Exercise details: From the first line to the last, write out the records exactly, leaving the pictures behind.

====== Dataset excerpts ======

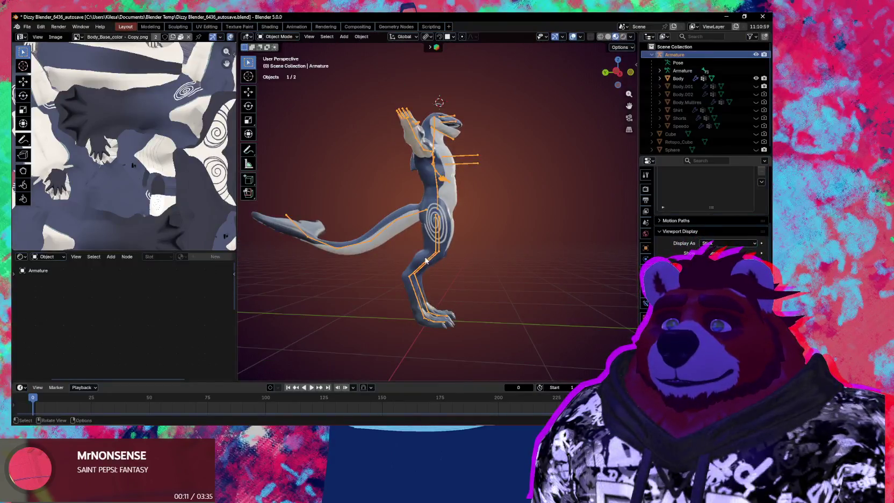
{"action": "mouse_move", "coordinate": [496, 261]}
{"action": "middle_mouse_down"}
{"action": "mouse_move", "coordinate": [522, 273]}
{"action": "mouse_move", "coordinate": [529, 240]}
{"action": "middle_mouse_up"}
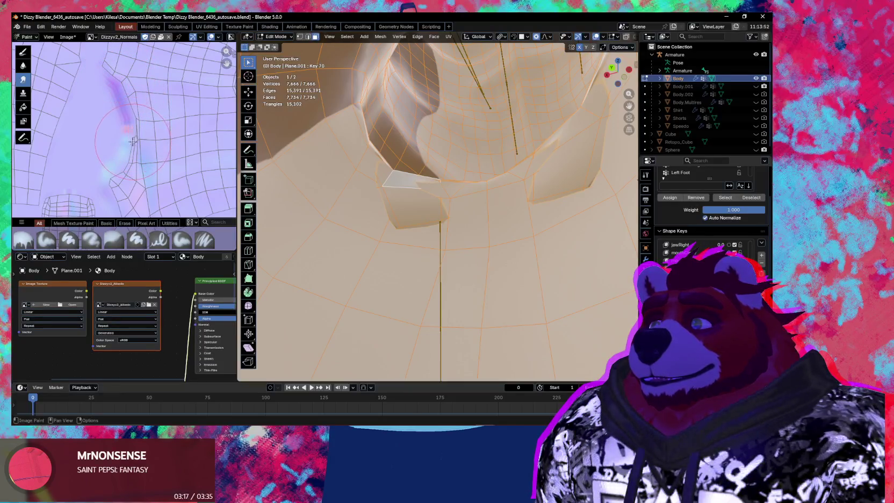
- Pan across the Dizzyv2_Normals texture and switch the body to Object Mode
{"action": "middle_click_drag", "start_coordinate": [139, 178], "coordinate": [89, 181]}
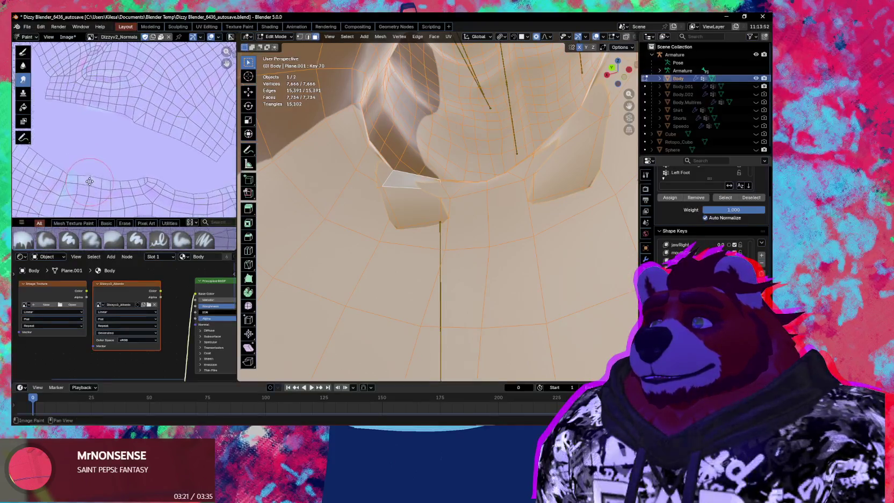
{"action": "scroll", "coordinate": [89, 181], "scroll_direction": "down", "scroll_amount": 1}
{"action": "scroll", "coordinate": [90, 181], "scroll_direction": "down", "scroll_amount": 2}
{"action": "scroll", "coordinate": [90, 181], "scroll_direction": "down", "scroll_amount": 2}
{"action": "key", "text": "ctrl+Tab"}
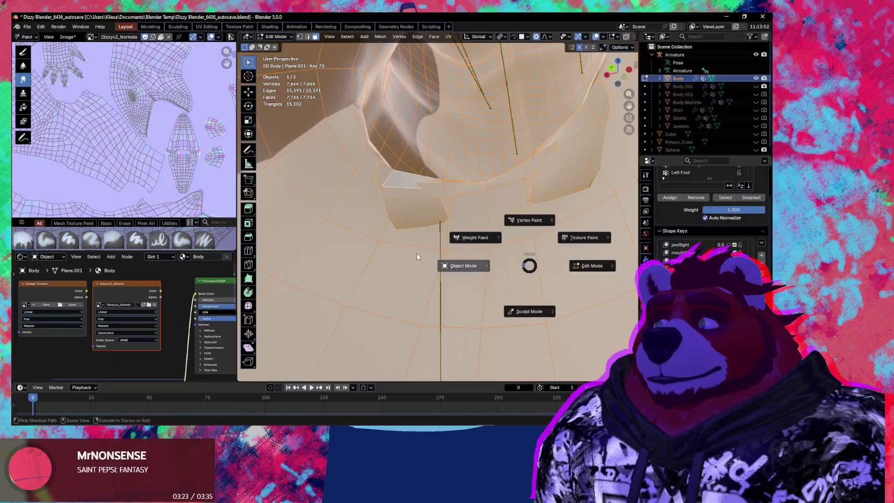
{"action": "left_click", "coordinate": [398, 255]}
- Orbit and zoom the viewport to inspect the shark's legs from the front
{"action": "mouse_move", "coordinate": [416, 261]}
{"action": "middle_mouse_down"}
{"action": "mouse_move", "coordinate": [448, 265]}
{"action": "mouse_move", "coordinate": [448, 256]}
{"action": "middle_mouse_up"}
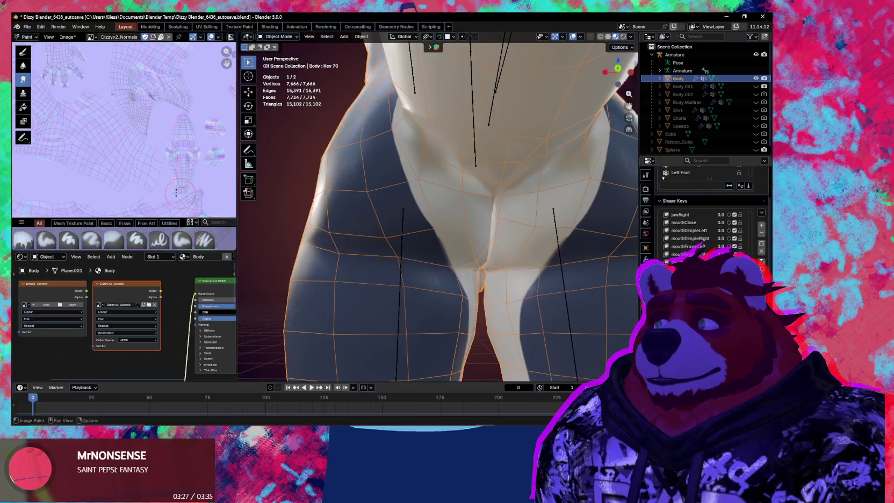
{"action": "scroll", "coordinate": [175, 192], "scroll_direction": "down", "scroll_amount": 1}
{"action": "scroll", "coordinate": [169, 162], "scroll_direction": "down", "scroll_amount": 1}
{"action": "scroll", "coordinate": [164, 139], "scroll_direction": "down", "scroll_amount": 1}
{"action": "scroll", "coordinate": [161, 124], "scroll_direction": "down", "scroll_amount": 1}
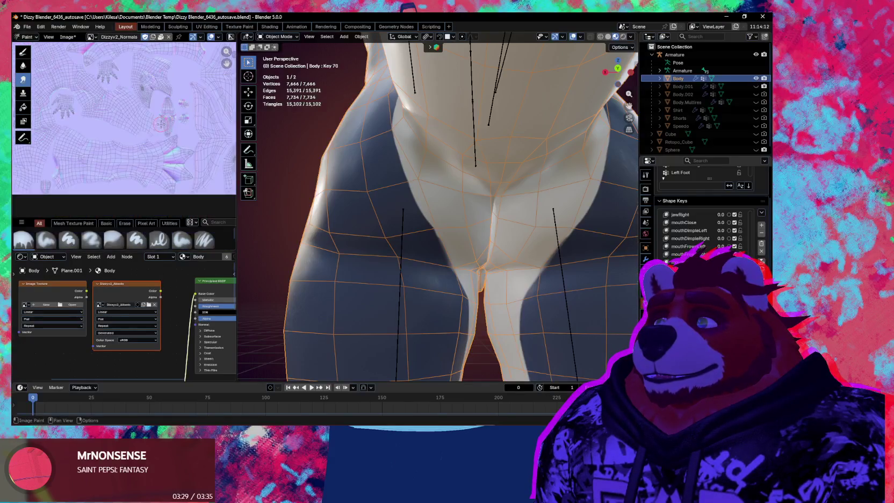
{"action": "scroll", "coordinate": [160, 127], "scroll_direction": "up", "scroll_amount": 1}
{"action": "scroll", "coordinate": [155, 134], "scroll_direction": "up", "scroll_amount": 1}
{"action": "scroll", "coordinate": [148, 143], "scroll_direction": "up", "scroll_amount": 1}
{"action": "scroll", "coordinate": [142, 153], "scroll_direction": "up", "scroll_amount": 2}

======

Answer box:
{"action": "mouse_move", "coordinate": [496, 261]}
{"action": "middle_mouse_down"}
{"action": "mouse_move", "coordinate": [522, 273]}
{"action": "mouse_move", "coordinate": [529, 240]}
{"action": "middle_mouse_up"}
- Pan across the Dizzyv2_Normals texture and switch the body to Object Mode
{"action": "middle_click_drag", "start_coordinate": [139, 178], "coordinate": [89, 181]}
{"action": "scroll", "coordinate": [89, 181], "scroll_direction": "down", "scroll_amount": 1}
{"action": "scroll", "coordinate": [90, 181], "scroll_direction": "down", "scroll_amount": 2}
{"action": "scroll", "coordinate": [90, 181], "scroll_direction": "down", "scroll_amount": 2}
{"action": "key", "text": "ctrl+Tab"}
{"action": "left_click", "coordinate": [398, 255]}
- Orbit and zoom the viewport to inspect the shark's legs from the front
{"action": "mouse_move", "coordinate": [416, 261]}
{"action": "middle_mouse_down"}
{"action": "mouse_move", "coordinate": [448, 265]}
{"action": "mouse_move", "coordinate": [448, 256]}
{"action": "middle_mouse_up"}
{"action": "scroll", "coordinate": [175, 192], "scroll_direction": "down", "scroll_amount": 1}
{"action": "scroll", "coordinate": [169, 162], "scroll_direction": "down", "scroll_amount": 1}
{"action": "scroll", "coordinate": [164, 139], "scroll_direction": "down", "scroll_amount": 1}
{"action": "scroll", "coordinate": [161, 124], "scroll_direction": "down", "scroll_amount": 1}
{"action": "scroll", "coordinate": [160, 127], "scroll_direction": "up", "scroll_amount": 1}
{"action": "scroll", "coordinate": [155, 134], "scroll_direction": "up", "scroll_amount": 1}
{"action": "scroll", "coordinate": [148, 143], "scroll_direction": "up", "scroll_amount": 1}
{"action": "scroll", "coordinate": [142, 153], "scroll_direction": "up", "scroll_amount": 2}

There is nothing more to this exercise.